Tuesday, February 8, 2011

Mortgages: 'If you're going fixed, do it now'

Historical U.S. Prime RatesImage via Wikipedia
Today RBC and TD raised 5 year fixed mortgage rates by .25 % joining BMO and CIBC who raised their rates yesterday. Jim Flaherty, the Canadian Minister of Finance,  warned that mortgage rates will continue to rise, which added to a chorus line of simliar warnings including those by the Bank of Canada Governor Mark Carney.

If you were listening to the evening news bank economists are saying they’re not sure where rates will end up. But you can believe Mr. Flaherty and Mr. Carney – rates have only one way to go - up!

The reason fixed rates mortgages are rising now is because swap rates – the rate lenders pay to borrow from each other – have been rising since the start of the year. So lenders are passing on this cost to borrowers by raising their fixed rates.
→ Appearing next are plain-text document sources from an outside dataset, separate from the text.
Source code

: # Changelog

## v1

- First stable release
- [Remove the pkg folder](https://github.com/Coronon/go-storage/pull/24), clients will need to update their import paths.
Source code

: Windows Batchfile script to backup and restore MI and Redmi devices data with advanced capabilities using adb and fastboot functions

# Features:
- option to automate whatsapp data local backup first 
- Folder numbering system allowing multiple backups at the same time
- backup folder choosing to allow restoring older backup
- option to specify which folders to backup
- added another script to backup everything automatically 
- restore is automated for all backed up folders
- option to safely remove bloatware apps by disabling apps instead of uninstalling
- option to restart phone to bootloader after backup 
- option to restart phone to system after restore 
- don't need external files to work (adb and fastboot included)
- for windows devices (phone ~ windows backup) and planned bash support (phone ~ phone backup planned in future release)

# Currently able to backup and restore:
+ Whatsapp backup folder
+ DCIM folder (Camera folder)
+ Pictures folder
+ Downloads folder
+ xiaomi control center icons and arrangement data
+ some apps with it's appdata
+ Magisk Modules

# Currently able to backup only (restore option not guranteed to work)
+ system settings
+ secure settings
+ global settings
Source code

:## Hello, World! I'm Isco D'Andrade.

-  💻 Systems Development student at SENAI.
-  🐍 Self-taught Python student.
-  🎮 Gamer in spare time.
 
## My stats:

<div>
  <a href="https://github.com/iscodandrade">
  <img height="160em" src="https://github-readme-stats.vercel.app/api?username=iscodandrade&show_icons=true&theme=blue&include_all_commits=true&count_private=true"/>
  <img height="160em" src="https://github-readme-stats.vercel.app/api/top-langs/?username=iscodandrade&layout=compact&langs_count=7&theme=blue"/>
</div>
The reason behind the increase in swaps is that the markets are factoring in an interest rate rise sooner rather than later.

Therefore borrowers considering switching to a fixed rate should do so as soon as possible as there is every likelihood fixed rates will rise further in the coming days.

If you're carrying debt on high rate credit cards, department store cards, car loans, etc... now could be a good time to consolidate, particularly for those with large amounts of equity in their homes. Roll that credit card debt over into your mortgage or into fixed rate LOC and for some, it will mean thousands of dollars in annual savings, freeing up cash flow for other uses including paying down your mortgage faster.